Activation functions — ReLU and sigmoid

Before we begin

Without activations, a stack of layers is still one big linear function. Activations inject non-linearity so depth matters.

Why do we need activation functions? So networks can learn curves, edges, and combinations — not just straight lines.

Figure

Sigmoid vs ReLU

Sigmoid saturates at extremes; ReLU stays active for positive z.

σ(z) = 1 / (1 + e⁻ᶻ)

Output range (0, 1) — nice for probabilities.
Saturates when |z| is large → derivative ≈ 0 → vanishing gradient in deep stacks.
Still common on binary output neurons; less common in hidden layers today.

ReLU(z) = max(0, z)

0 for negative z, z for positive z.
Simple and fast; avoids saturation on the positive side.
Default choice for hidden layers in most vision/MLP models.
Dead ReLU: neuron always outputs 0 if weights push z negative forever (usually manageable).
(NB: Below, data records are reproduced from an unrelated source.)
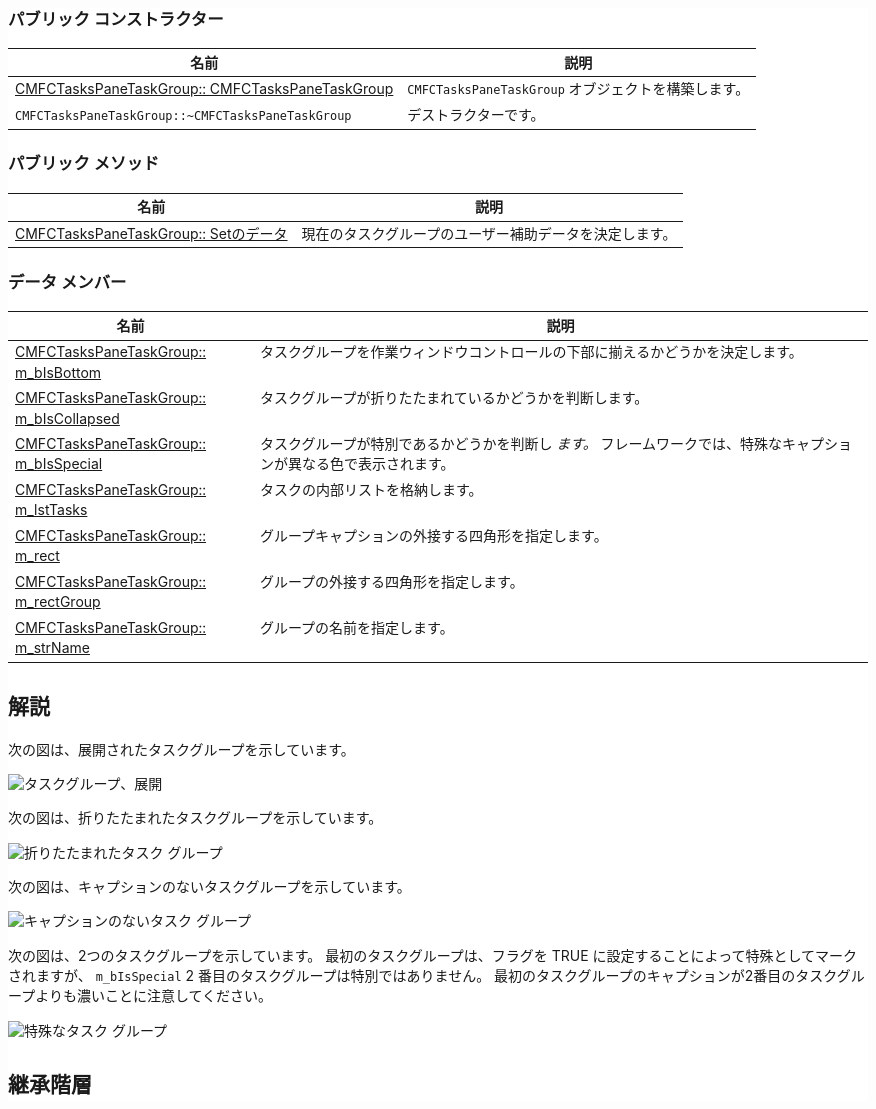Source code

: ### <a name="public-constructors"></a>パブリック コンストラクター

|名前|説明|
|----------|-----------------|
|[CMFCTasksPaneTaskGroup:: CMFCTasksPaneTaskGroup](#cmfctaskspanetaskgroup)|`CMFCTasksPaneTaskGroup` オブジェクトを構築します。|
|`CMFCTasksPaneTaskGroup::~CMFCTasksPaneTaskGroup`|デストラクターです。|

### <a name="public-methods"></a>パブリック メソッド

|名前|説明|
|----------|-----------------|
|[CMFCTasksPaneTaskGroup:: Setのデータ](#setaccdata)|現在のタスクグループのユーザー補助データを決定します。|

### <a name="data-members"></a>データ メンバー

|名前|説明|
|----------|-----------------|
|[CMFCTasksPaneTaskGroup:: m_bIsBottom](#m_bisbottom)|タスクグループを作業ウィンドウコントロールの下部に揃えるかどうかを決定します。|
|[CMFCTasksPaneTaskGroup:: m_bIsCollapsed](#m_biscollapsed)|タスクグループが折りたたまれているかどうかを判断します。|
|[CMFCTasksPaneTaskGroup:: m_bIsSpecial](#m_bisspecial)|タスクグループが特別であるかどうかを判断し *ます。* フレームワークでは、特殊なキャプションが異なる色で表示されます。|
|[CMFCTasksPaneTaskGroup:: m_lstTasks](#m_lsttasks)|タスクの内部リストを格納します。|
|[CMFCTasksPaneTaskGroup:: m_rect](#m_rect)|グループキャプションの外接する四角形を指定します。|
|[CMFCTasksPaneTaskGroup:: m_rectGroup](#m_rectgroup)|グループの外接する四角形を指定します。|
|[CMFCTasksPaneTaskGroup:: m_strName](#m_strname)|グループの名前を指定します。|

## <a name="remarks"></a>解説

次の図は、展開されたタスクグループを示しています。

![タスクグループ、展開](../../mfc/reference/media/nexttaskgrpexpand.png "展開されたタスク グループ")

次の図は、折りたたまれたタスクグループを示しています。

![折りたたまれたタスク グループ](../../mfc/reference/media/nexttaskgrpcollapse.png "折りたたまれたタスク グループ")

次の図は、キャプションのないタスクグループを示しています。

![キャプションのないタスク グループ](../../mfc/reference/media/nexttaskgrpnocapt.png "キャプションのないタスク グループ")

次の図は、2つのタスクグループを示しています。 最初のタスクグループは、フラグを TRUE に設定することによって特殊としてマークされますが、 `m_bIsSpecial` 2 番目のタスクグループは特別ではありません。 最初のタスクグループのキャプションが2番目のタスクグループよりも濃いことに注意してください。

![特殊なタスク グループ](../../mfc/reference/media/nexttaskgrpspecial.png "特殊なタスク グループ")

## <a name="inheritance-hierarchy"></a>継承階層
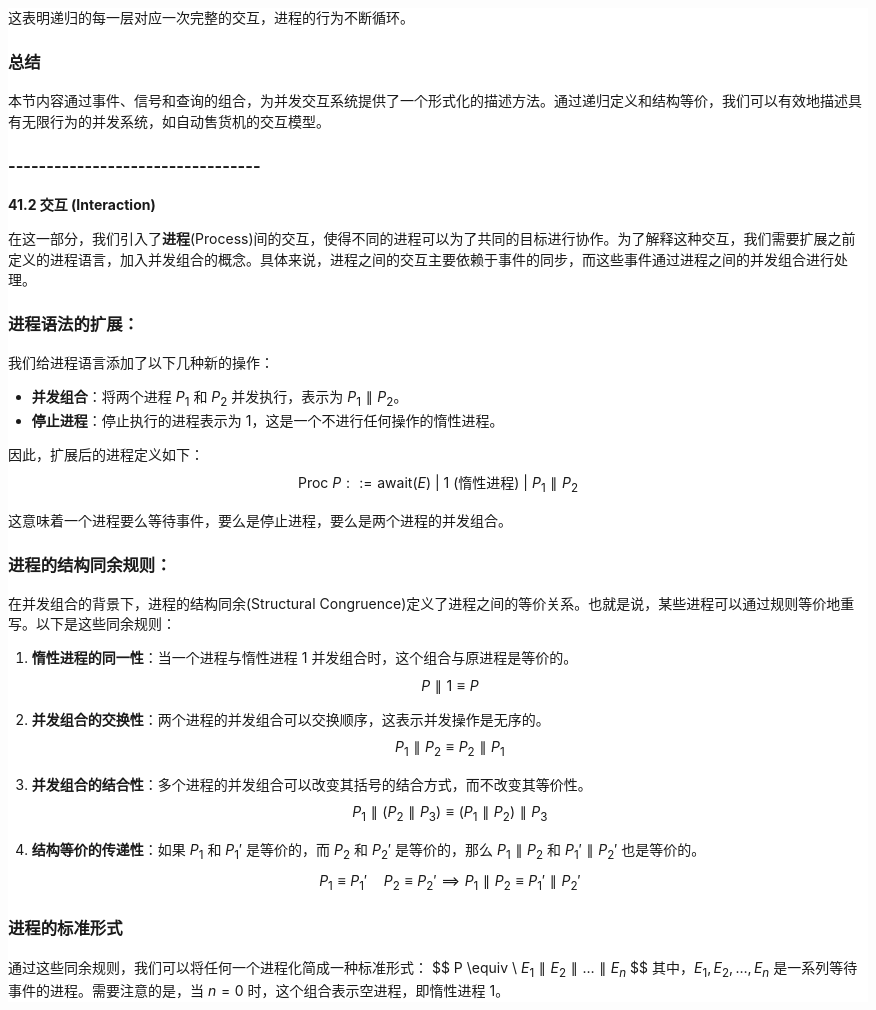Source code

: 这表明递归的每一层对应一次完整的交互，进程的行为不断循环。

### 总结

本节内容通过事件、信号和查询的组合，为并发交互系统提供了一个形式化的描述方法。通过递归定义和结构等价，我们可以有效地描述具有无限行为的并发系统，如自动售货机的交互模型。

### ---------------------------------

**41.2 交互 (Interaction)**

在这一部分，我们引入了**进程**(Process)间的交互，使得不同的进程可以为了共同的目标进行协作。为了解释这种交互，我们需要扩展之前定义的进程语言，加入并发组合的概念。具体来说，进程之间的交互主要依赖于事件的同步，而这些事件通过进程之间的并发组合进行处理。

### 进程语法的扩展：

我们给进程语言添加了以下几种新的操作：

- **并发组合**：将两个进程 $P_1$ 和 $P_2$ 并发执行，表示为 $P_1 \parallel P_2$。
- **停止进程**：停止执行的进程表示为 $1$，这是一个不进行任何操作的惰性进程。

因此，扩展后的进程定义如下：
$$
\text{Proc} \ P ::= \text{await}(E) \ | \ 1 \ (\text{惰性进程}) \ | \ P_1 \parallel P_2
$$

这意味着一个进程要么等待事件，要么是停止进程，要么是两个进程的并发组合。

### 进程的结构同余规则：

在并发组合的背景下，进程的结构同余(Structural Congruence)定义了进程之间的等价关系。也就是说，某些进程可以通过规则等价地重写。以下是这些同余规则：

1. **惰性进程的同一性**：当一个进程与惰性进程 $1$ 并发组合时，这个组合与原进程是等价的。
   $$
   P \parallel 1 \equiv P \tag{41.2a}
   $$

2. **并发组合的交换性**：两个进程的并发组合可以交换顺序，这表示并发操作是无序的。
   $$
   P_1 \parallel P_2 \equiv P_2 \parallel P_1 \tag{41.2b}
   $$

3. **并发组合的结合性**：多个进程的并发组合可以改变其括号的结合方式，而不改变其等价性。
   $$
   P_1 \parallel (P_2 \parallel P_3) \equiv (P_1 \parallel P_2) \parallel P_3 \tag{41.2c}
   $$

4. **结构等价的传递性**：如果 $P_1$ 和 $P_1'$ 是等价的，而 $P_2$ 和 $P_2'$ 是等价的，那么 $P_1 \parallel P_2$ 和 $P_1' \parallel P_2'$ 也是等价的。
   $$
   P_1 \equiv P_1' \quad P_2 \equiv P_2' \implies P_1 \parallel P_2 \equiv P_1' \parallel P_2' \tag{41.2d}
   $$

### 进程的标准形式

通过这些同余规则，我们可以将任何一个进程化简成一种标准形式：
$$
P \equiv \ $E_1 \parallel E_2 \parallel \dots \parallel E_n$
$$
其中，$E_1, E_2, \dots, E_n$ 是一系列等待事件的进程。需要注意的是，当 $n = 0$ 时，这个组合表示空进程，即惰性进程 $1$。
Tanh — like sigmoid but centered at 0.
GELU / Swish — used in transformers (later phases).
Softmax — not per-neuron; normalizes output vector to probabilities (digits 0–9).

Layer	Typical choice
Hidden	ReLU (or variant)
Binary output	Sigmoid
Multi-class output (MNIST)	Softmax (with cross-entropy loss)

In deep sigmoid networks, backprop multiplies many small derivatives. Early layers receive tiny updates and learn slowly.

ReLU helped revive deep learning because gradients flow more easily for active neurons.

Checkpoint: Why is ReLU often preferred over sigmoid in hidden layers?

Answer sketch

ReLU does not saturate for positive z, so gradients are less likely to vanish across many layers.